**Exercise details**
All of the listing should be returned as written, apart from any picture in it.

**The data**
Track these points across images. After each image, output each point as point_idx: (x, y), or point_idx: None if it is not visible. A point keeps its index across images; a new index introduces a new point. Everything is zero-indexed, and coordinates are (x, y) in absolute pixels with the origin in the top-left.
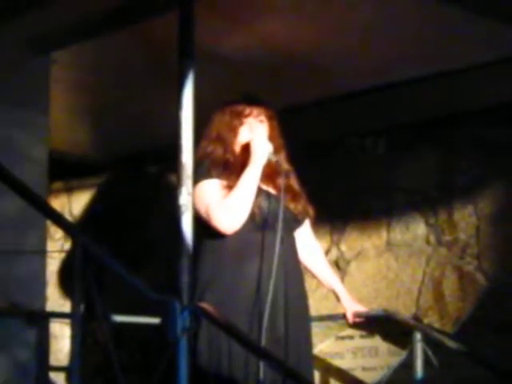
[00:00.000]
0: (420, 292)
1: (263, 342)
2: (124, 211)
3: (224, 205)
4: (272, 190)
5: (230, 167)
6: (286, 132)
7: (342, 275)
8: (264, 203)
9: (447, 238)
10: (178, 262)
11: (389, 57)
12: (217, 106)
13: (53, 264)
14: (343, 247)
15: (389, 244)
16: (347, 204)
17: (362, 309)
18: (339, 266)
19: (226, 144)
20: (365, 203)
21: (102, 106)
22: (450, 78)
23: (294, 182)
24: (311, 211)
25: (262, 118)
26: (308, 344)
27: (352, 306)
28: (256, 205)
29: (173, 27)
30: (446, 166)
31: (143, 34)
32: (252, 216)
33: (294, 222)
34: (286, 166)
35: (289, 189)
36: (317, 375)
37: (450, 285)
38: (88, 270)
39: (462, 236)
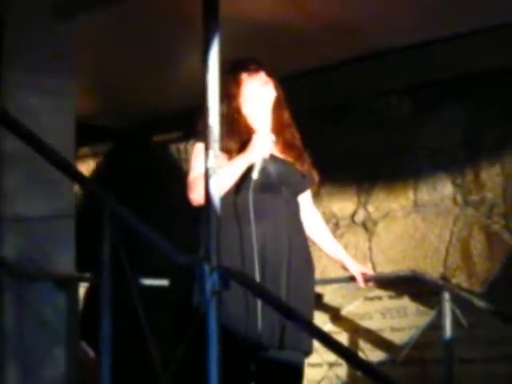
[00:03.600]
0: (448, 252)
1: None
2: (149, 174)
3: (199, 178)
4: (277, 153)
5: (233, 128)
6: (311, 94)
7: (370, 236)
8: (269, 165)
9: (474, 197)
10: (206, 224)
11: (413, 16)
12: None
13: None
14: (370, 208)
15: (416, 204)
16: (374, 165)
17: (370, 271)
18: (366, 227)
19: (231, 96)
20: (391, 164)
21: (128, 71)
22: (475, 37)
23: (299, 142)
24: (316, 176)
25: (267, 79)
26: (310, 307)
27: (359, 269)
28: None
29: None
30: (472, 125)
31: None
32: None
33: (299, 183)
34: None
35: (293, 147)
36: (345, 336)
37: (477, 245)
38: (116, 234)
39: (489, 196)
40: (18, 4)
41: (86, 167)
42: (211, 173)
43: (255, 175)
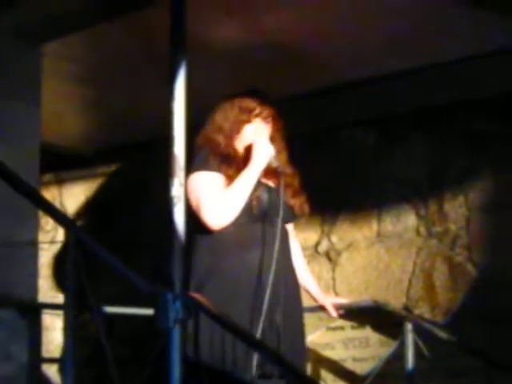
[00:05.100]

**Result of this exercise**
Track these points across images. After each image, output each point as point_idx: (x, y), or point_idx: None if it is not visible. A point keeps its index across images; a new index introduces a new point. Everything is zero-indexed, and coordinates are (x, y) in absolute pixels with the origin in the top-left.
[00:00.000]
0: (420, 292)
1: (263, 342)
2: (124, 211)
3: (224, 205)
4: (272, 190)
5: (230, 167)
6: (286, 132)
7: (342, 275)
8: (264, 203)
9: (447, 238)
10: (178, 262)
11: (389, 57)
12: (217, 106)
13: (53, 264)
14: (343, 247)
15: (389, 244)
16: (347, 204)
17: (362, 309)
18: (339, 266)
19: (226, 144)
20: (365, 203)
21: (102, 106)
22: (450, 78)
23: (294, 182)
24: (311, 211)
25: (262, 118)
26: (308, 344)
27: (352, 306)
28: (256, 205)
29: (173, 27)
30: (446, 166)
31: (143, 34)
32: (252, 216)
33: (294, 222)
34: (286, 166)
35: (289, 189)
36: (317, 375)
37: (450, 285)
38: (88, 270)
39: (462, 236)
[00:03.600]
0: (448, 252)
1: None
2: (149, 174)
3: (199, 178)
4: (277, 153)
5: (233, 128)
6: (311, 94)
7: (370, 236)
8: (269, 165)
9: (474, 197)
10: (206, 224)
11: (413, 16)
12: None
13: None
14: (370, 208)
15: (416, 204)
16: (374, 165)
17: (370, 271)
18: (366, 227)
19: (231, 96)
20: (391, 164)
21: (128, 71)
22: (475, 37)
23: (299, 142)
24: (316, 176)
25: (267, 79)
26: (310, 307)
27: (359, 269)
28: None
29: None
30: (472, 125)
31: None
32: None
33: (299, 183)
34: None
35: (293, 147)
36: (345, 336)
37: (477, 245)
38: (116, 234)
39: (489, 196)
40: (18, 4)
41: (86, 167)
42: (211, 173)
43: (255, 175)
[00:05.100]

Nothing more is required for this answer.